▶ _TEXT EXCERPT_:
To explore this idea, we plotted previously published structural data for unsymmetric 2·2CH₂Cl₂ and the new data from (quasi)-symmetric 2·Et₂O in Fig. 5. The two data sets have been aligned (requiring an offset of 0.02 Å) to emphasize the point that the trends for 2·Et₂O are simply an extrapolation of those for 2·2CH₂Cl₂. Interestingly, the crossing of the two independent Co–Cl distances, due to the gradual elongation of Co(1)–Cl(1) with decreasing temperature, is replicated in both compounds. The similarity of the temperature dependence not only suggests that the same states are implicated in the spin-crossover for both the (quasi)-symmetric and unsymmetric compounds, but provides experimental evidence for the shallow ²B potential energy state proposed by Pantazis et al.,²¹ which links the symmetric ²A low spin state with the unsymmetric ⁴B high spin state and accounts for the gradual geometric changes previously observed for 2·2CH₂Cl₂. In this view, the location of the complex on the ²B surface at a given temperature determines both the T_1/2 value and the asymmetry of the core, a relationship which is consistent with experimental evidence for crystallographically unconstrained compounds. This can be contrasted with the temperature dependence of the crystallographically symmetrical complexes, which implies the existence of a low-lying symmetrical quartet state, which is not present in the current theoretical picture. Experimental and theoretical work on rigorously symmetrical complexes is underway.

Fig. 5 Comparison of the structural data from X-ray crystallography on two distinct crystals, the quasi-symmetric and unsymmetric forms of [Co₃dpa₄Cl₂].

▶ _INFORMATION SHOWN_:
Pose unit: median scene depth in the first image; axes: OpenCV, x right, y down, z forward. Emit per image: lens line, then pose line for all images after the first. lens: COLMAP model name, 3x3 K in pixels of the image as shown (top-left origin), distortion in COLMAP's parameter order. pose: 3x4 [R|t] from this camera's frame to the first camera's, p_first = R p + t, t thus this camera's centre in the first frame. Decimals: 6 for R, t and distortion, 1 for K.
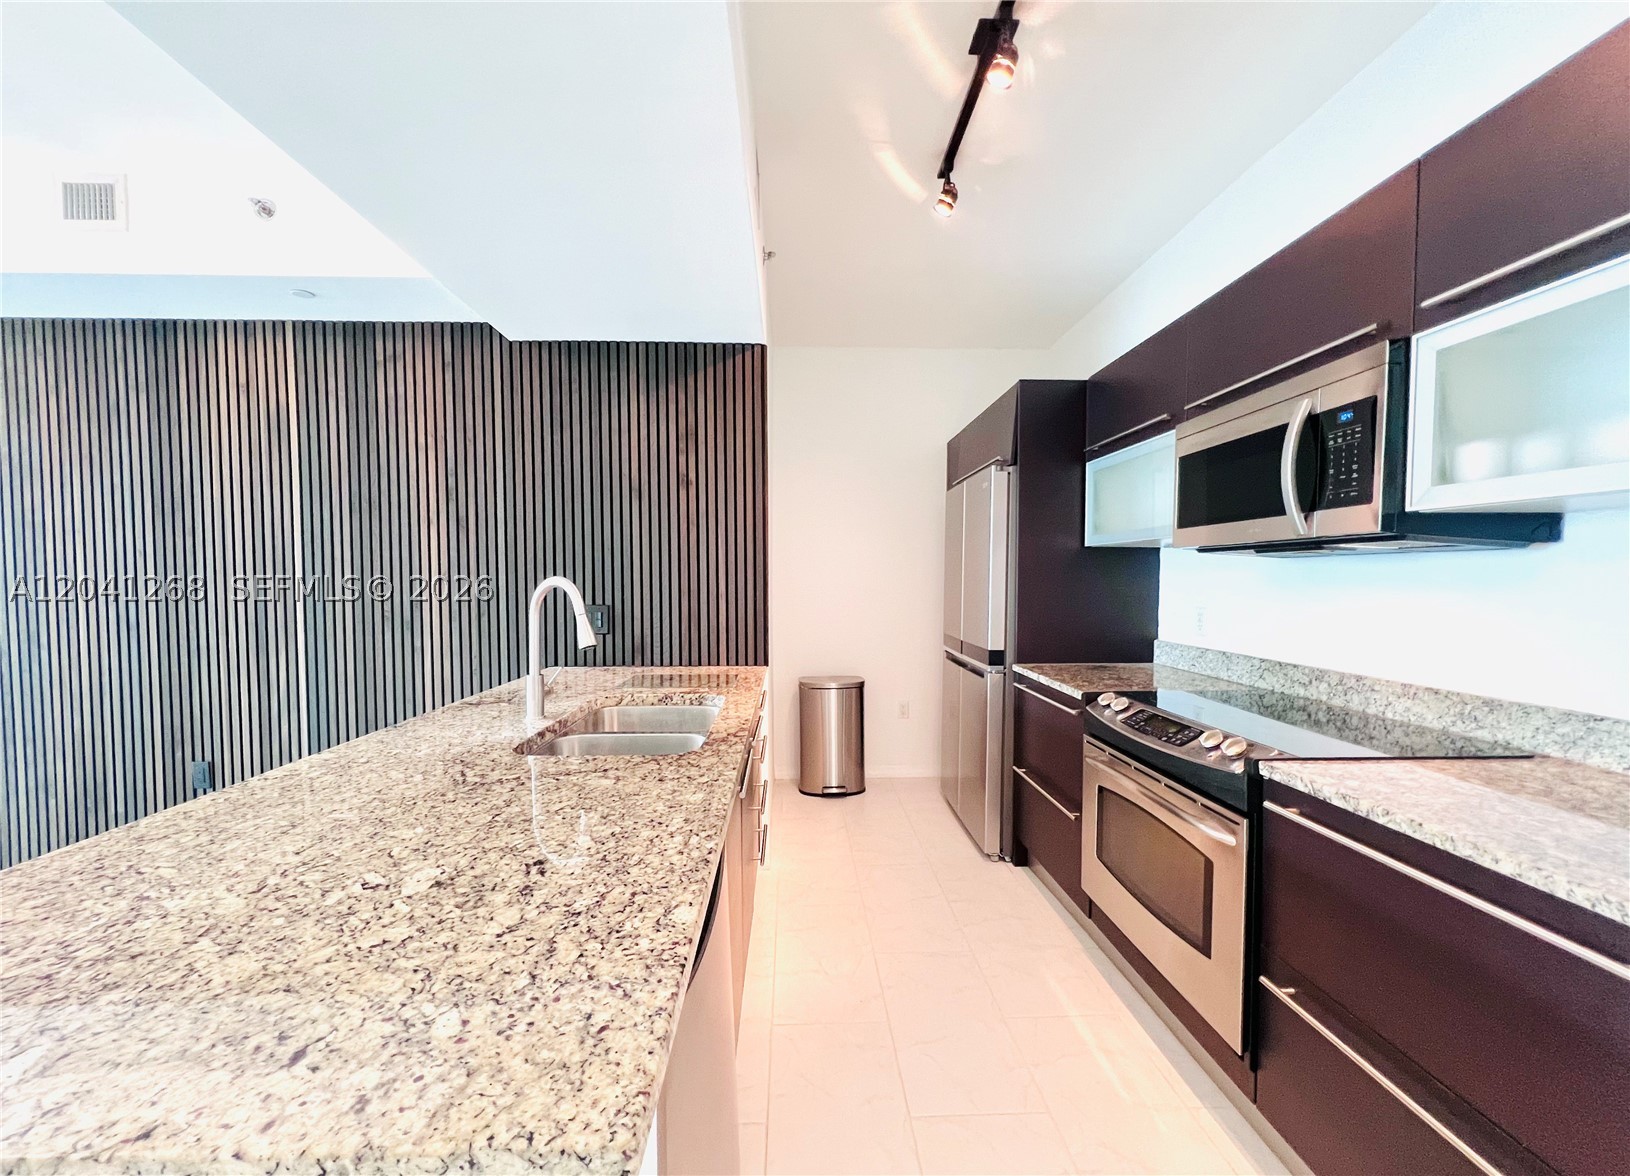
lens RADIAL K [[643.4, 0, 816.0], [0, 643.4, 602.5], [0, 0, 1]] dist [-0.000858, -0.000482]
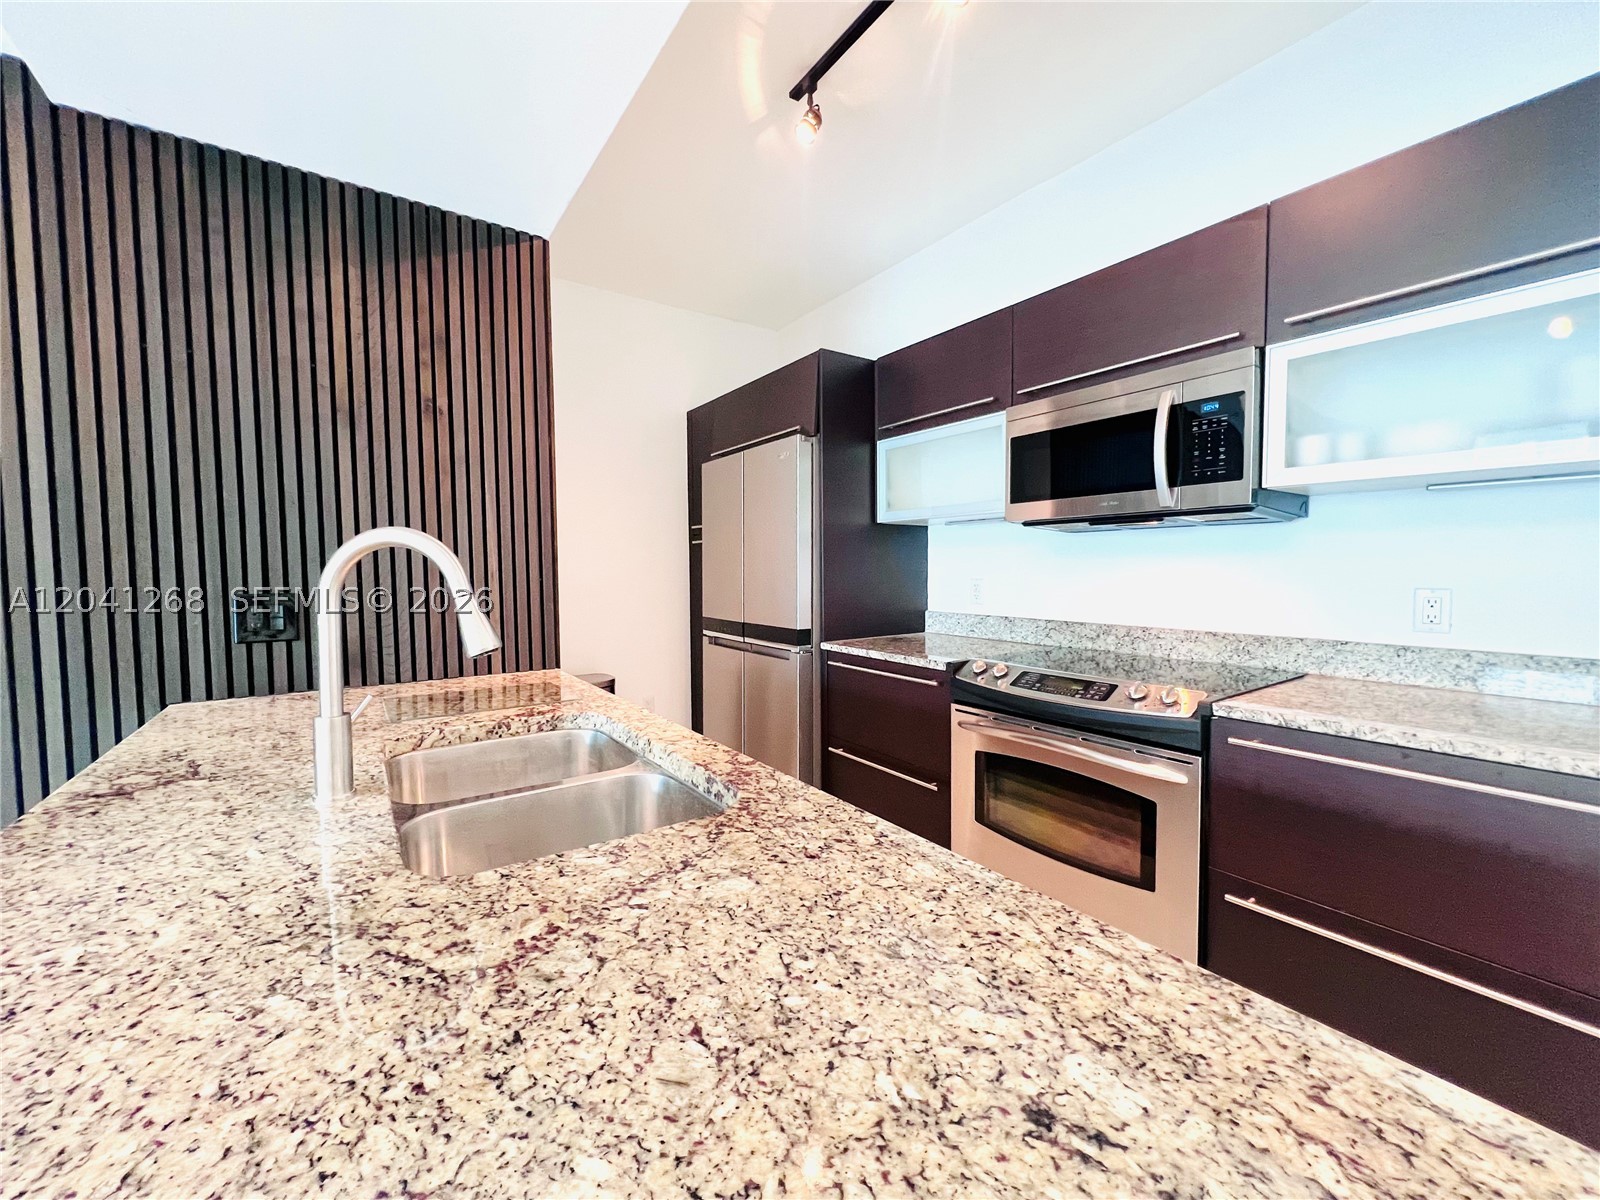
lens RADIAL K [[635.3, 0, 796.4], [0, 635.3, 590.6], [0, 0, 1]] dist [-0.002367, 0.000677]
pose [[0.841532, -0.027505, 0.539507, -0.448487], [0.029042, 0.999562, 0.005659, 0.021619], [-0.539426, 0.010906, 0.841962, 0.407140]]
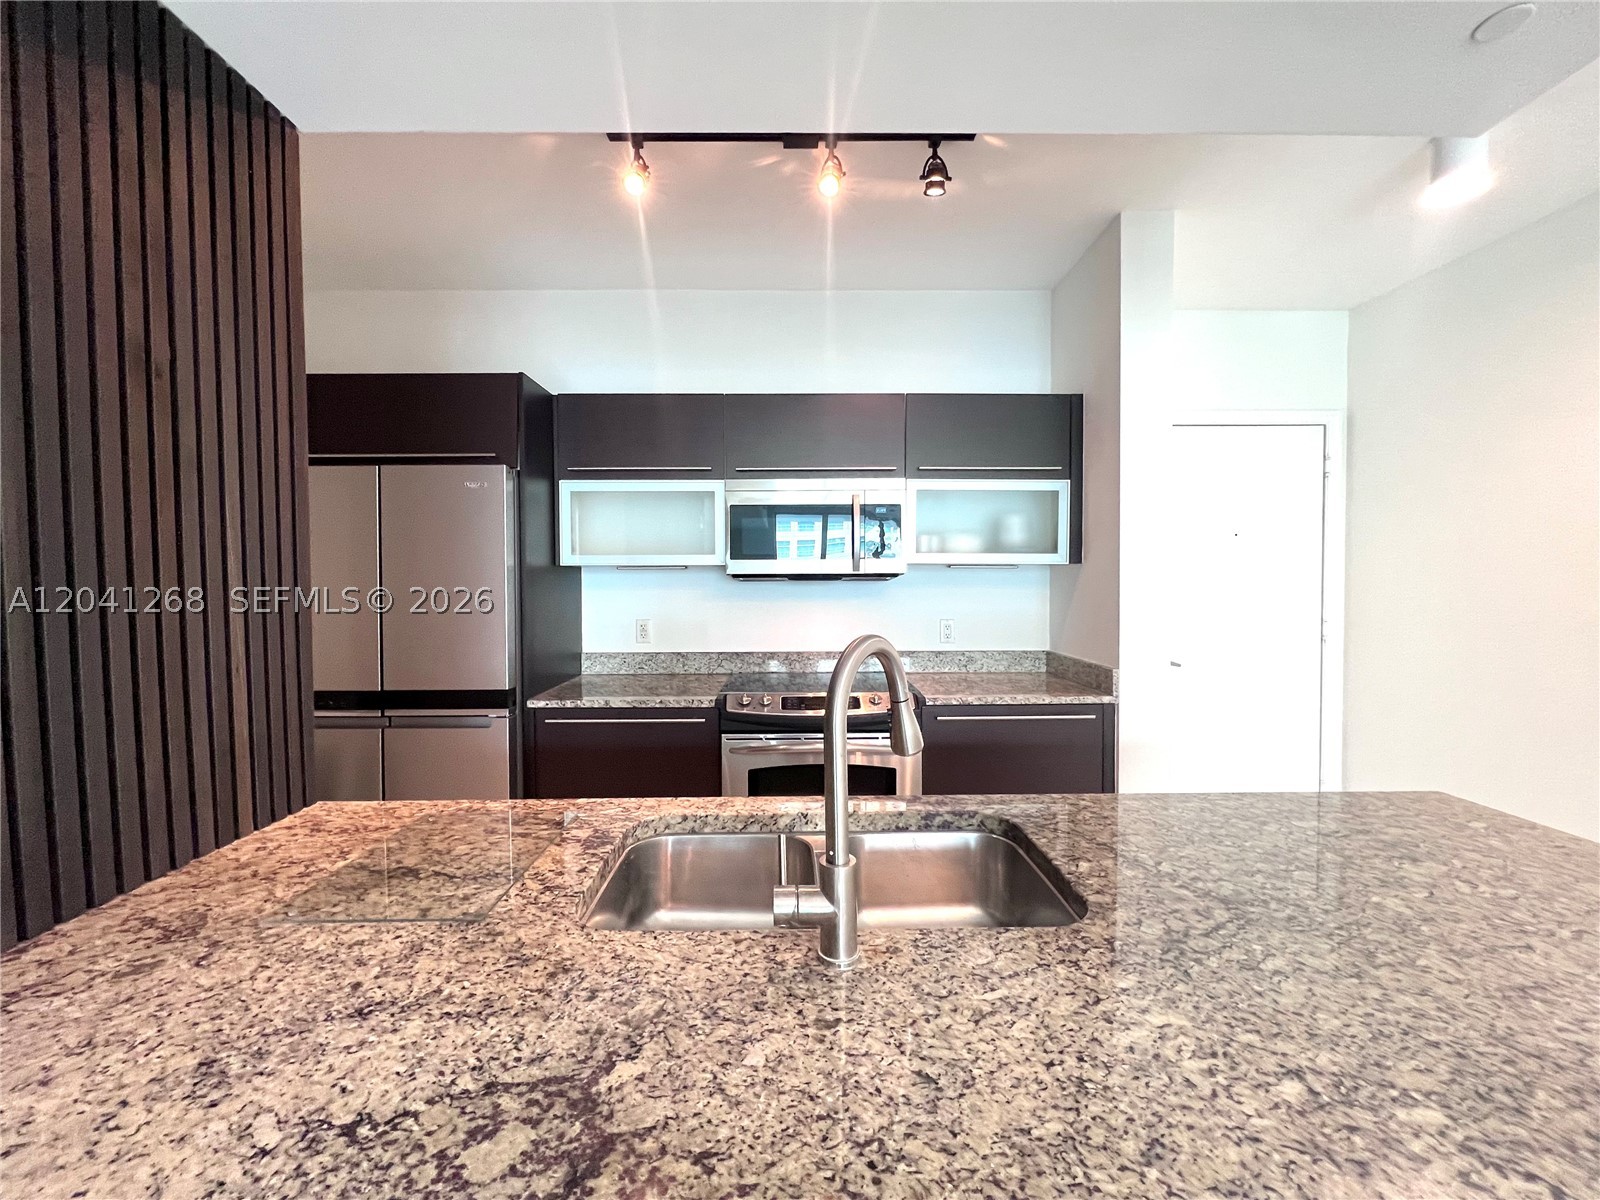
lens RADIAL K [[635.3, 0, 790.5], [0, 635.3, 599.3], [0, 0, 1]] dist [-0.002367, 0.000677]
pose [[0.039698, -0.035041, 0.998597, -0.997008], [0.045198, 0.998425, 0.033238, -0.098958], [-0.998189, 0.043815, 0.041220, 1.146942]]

...

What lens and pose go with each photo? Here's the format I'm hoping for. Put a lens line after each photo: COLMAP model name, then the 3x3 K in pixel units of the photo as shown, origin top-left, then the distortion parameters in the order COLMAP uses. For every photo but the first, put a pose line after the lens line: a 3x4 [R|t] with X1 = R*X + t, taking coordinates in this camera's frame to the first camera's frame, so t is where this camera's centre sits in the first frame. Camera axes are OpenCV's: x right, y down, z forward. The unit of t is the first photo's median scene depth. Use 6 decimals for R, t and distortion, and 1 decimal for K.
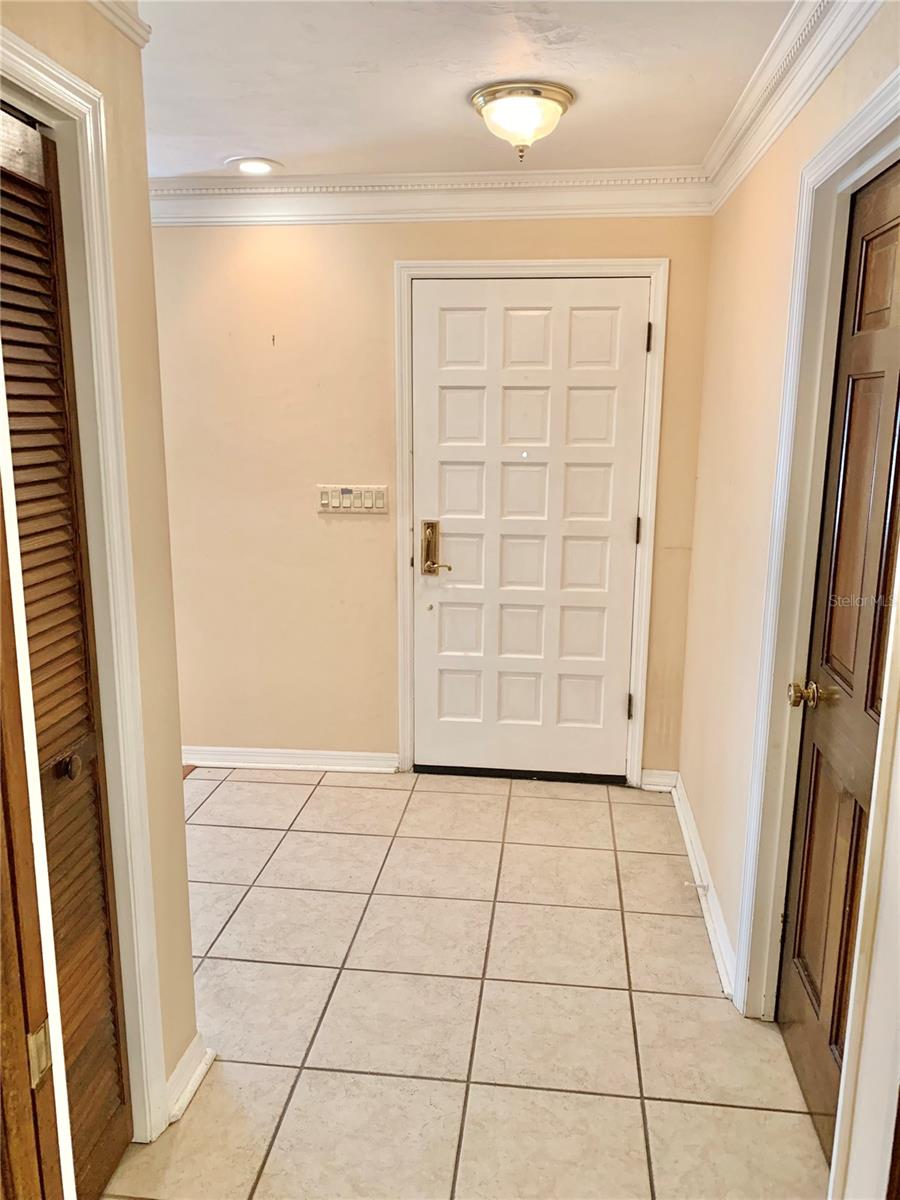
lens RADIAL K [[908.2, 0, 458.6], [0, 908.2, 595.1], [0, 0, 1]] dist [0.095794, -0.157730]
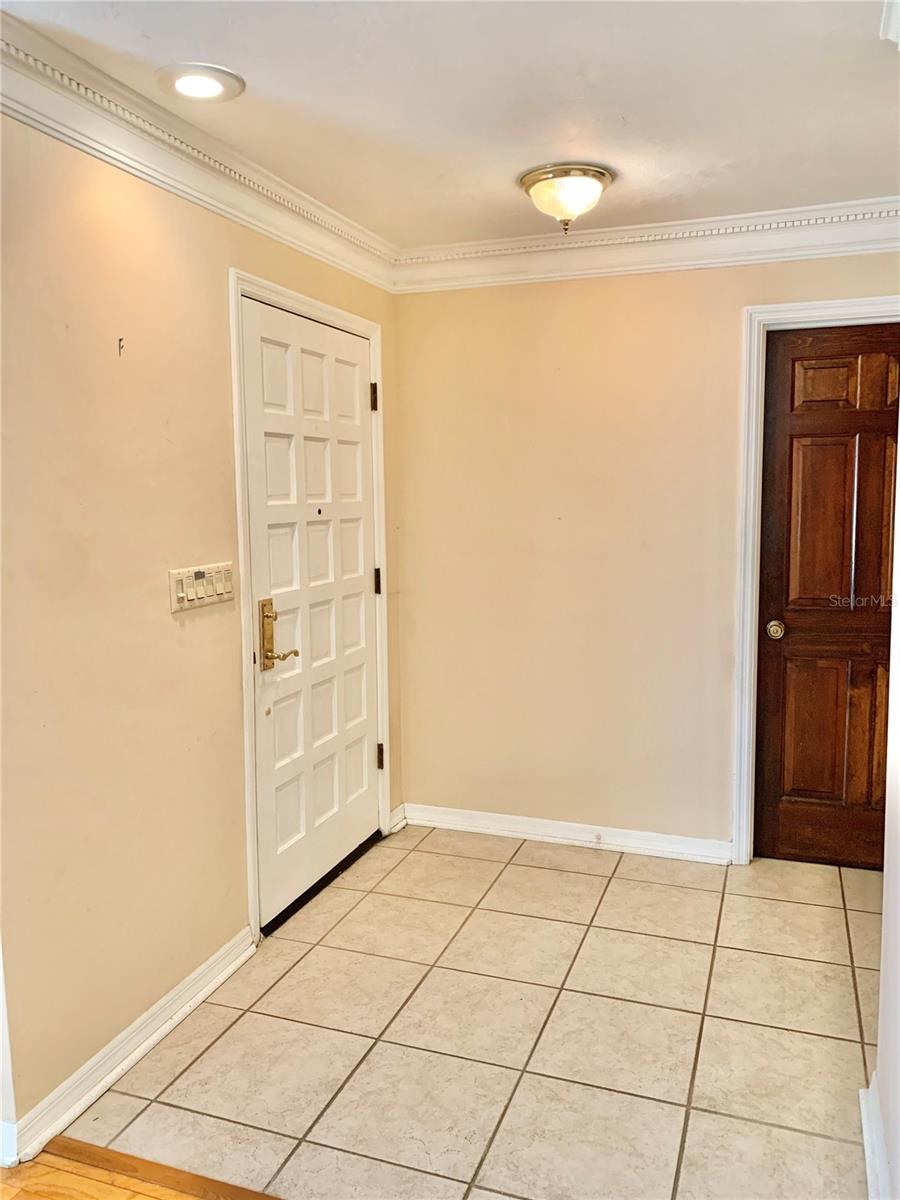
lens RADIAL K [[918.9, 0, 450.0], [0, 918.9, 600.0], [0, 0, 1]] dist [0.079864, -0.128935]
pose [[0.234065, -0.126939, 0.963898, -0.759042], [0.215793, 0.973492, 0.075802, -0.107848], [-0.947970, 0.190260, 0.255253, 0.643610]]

▶ _WORK ORDER 1_:
Decide whether each statement below agrees with the spin-crossover text. Answer yes or no for each, and quote the deciding words of the text exactly.
(a) The two data sets were aligned using an offset of 0.02 Å.
(b) The crossing of the two independent Co–Cl distances appears in only one of the two compounds.
(c) The current theoretical picture includes a low-lying symmetrical quartet state.
▶ _WORK ORDER 2_:
Condense the paragraph of the spin-crossover text beginning "To explore this idea" into a brief bulleted list that keeps its main facts.
▶ _WORK ORDER 3_:
Pick up the spin-crossover text after its final sentence and continue it.

▶ _EXERCISE OUTPUT 1_:
(a) Yes: "The two data sets have been aligned (requiring an offset of 0.02 Å)"
(b) No: "is replicated in both compounds"
(c) No: "which is not present in the current theoretical picture"

▶ _EXERCISE OUTPUT 2_:
- Fig. 5 plots previously published structural data for unsymmetric 2·2CH₂Cl₂ alongside new data for (quasi)-symmetric 2·Et₂O.
- The data sets were aligned with a 0.02 Å offset, which shows that the trends for 2·Et₂O extrapolate those for 2·2CH₂Cl₂.
- Both compounds show the two independent Co–Cl distances crossing, because Co(1)–Cl(1) gradually lengthens as temperature falls.
- This shared temperature dependence suggests that the same states drive spin-crossover in both compounds.
- It also provides experimental evidence for the shallow ²B state proposed by Pantazis et al. This state links the symmetric ²A low spin state with the unsymmetric ⁴B high spin state and accounts for the gradual geometric changes seen in 2·2CH₂Cl₂.
- The complex's position on the ²B surface sets both T_1/2 and core asymmetry, which is consistent with crystallographically unconstrained compounds.
- Crystallographically symmetrical complexes instead imply a low-lying symmetrical quartet state that is absent from current theory.
- Experimental and theoretical work on rigorously symmetrical complexes is underway.

▶ _EXERCISE OUTPUT 3_:
Conclusions

The synthesis of fluorido and iodido adducts of tricobalt paddlewheel complexes has been accomplished for the first time, allowing a more comprehensive investigation of the influence of the axial ligands on their core geometry and spin-crossover properties. Although the relationship between axial ligands, geometry and the spin-crossover properties is far from simple, several conclusions can be derived. While there is quite a bit of overlap in the T_1/2 values among the four halide series, the presence of iodido ligands tends to stabilize the high spin state compared to their congeners, while fluorido ligands favour a much higher T_1/2 value. The structural geometry of complexes with I⁻, Br⁻ and Cl⁻ ligands appears to be mainly a function of the crystal packing, while the only example of a fluorido compound is quite symmetric. Higher asymmetry in the tricobalt core is associated with destabilization of the low spin state, as exemplified by lower T_1/2 values, suggesting a continuum of core geometries consistent with the previous theoretical calculations.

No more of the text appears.